Saturday, April 1, 2006

Moving from ACT! to BCM

OUTLOOKPOWER BOOK OF THE MONTH

By David Gewirtz

If you're an Outlook 2003 user, you may not realize you've got a very powerful business contact manager right at your fingertips. Microsoft's Business Contact Manager (better known as BCM) is a free add-on to Outlook, available to anyone's who owns Office 2003 Professional. Like many Microsoft products, in its first incarnation, BCM wasn't much to write home about. Now, in its second major revision, BCM is a multi-user product that's easy to install and use, and competes strongly against the old lady of personal CRM products, ACT!


"If you're an ACT! user and you want to move to BCM, this is the best $27 you'll spend."

Unfortunately, because BCM is a free download, it's virtually unsupported by Microsoft in terms of documentation and help. Microsoft is working towards a third major revision that looks pretty solid, but for now, you've got the software but very little training to get you started.

But that's about to change with an ebook by Lon Orenstein entitled Moving from ACT! to Microsoft's Business Contact Manager, as shown in Figure A.

FIGURE A

This is the book to read if you're moving from ACT! to BCM. (click for larger image)

If you're an ACT! user and you're thinking about making the jump to BCM, you might not know how to go about it. How do you move your data? How do you move your processes? How do you even think about doing your sales calls or follow-ups using BCM?

This is where Lon's book comes in. Lon's a special dude in this area. He's been working with ACT! since 1986, initially as a beta tester back when Reagan was still in the White House. He was the first person to pass the ACT! Certified Consultant test in the very first ACT! Certified Consultant class, so he was pretty much the first ACT! consultant.

If anyone's going to tell you how to get out of ACT! and into BCM, and know his stuff, it'll be Lon. And that's where Moving from ACT! to Microsoft's Business Contact Manager comes in.
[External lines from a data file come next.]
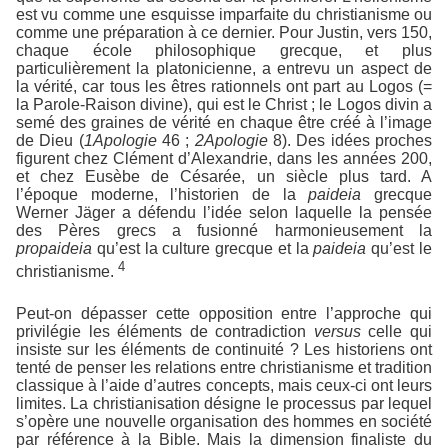
est vu comme une esquisse imparfaite du christianisme ou
comme une préparation à ce dernier. Pour Justin, vers 150,
chaque école philosophique grecque, et plus
particulièrement la platonicienne, a entrevu un aspect de
la vérité, car tous les êtres rationnels ont part au Logos (=
la Parole-Raison divine), qui est le Christ ; le Logos divin a
semé des graines de vérité en chaque être créé à l’image
de Dieu (
1Apologie
46 ;
2Apologie
8). Des idées proches
figurent chez Clément d’Alexandrie, dans les années 200,
et chez Eusèbe de Césarée, un siècle plus tard. A
l’époque moderne, l’historien de la
paideia
grecque
Werner Jäger a défendu l’idée selon laquelle la pensée
des Pères grecs a fusionné harmonieusement la
propaideia
qu’est la culture grecque et la
paideia
qu’est le
4
christianisme.
Peut-on dépasser cette opposition entre l’approche qui
privilégie les éléments de contradiction
versus
celle qui
insiste sur les éléments de continuité ? Les historiens ont
tenté de penser les relations entre christianisme et tradition
classique à l’aide d’autres concepts, mais ceux-ci ont leurs
limites. La christianisation désigne le processus par lequel
s’opère une nouvelle organisation des hommes en société
par référence à la Bible. Mais la dimension finaliste du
This is a 43 page book that's very well organized. He talks about why you might want to move to BCM and what to think about, including developing an action plan for making the move. He's divided the book up into three major sections. The first is what you'd expect: how to move your data from ACT! into BCM. In this section, he provides the step-by-step procedure you'll need to move your data over, explains what will and won't transfer, and how to deal with the inconsistencies between the two products.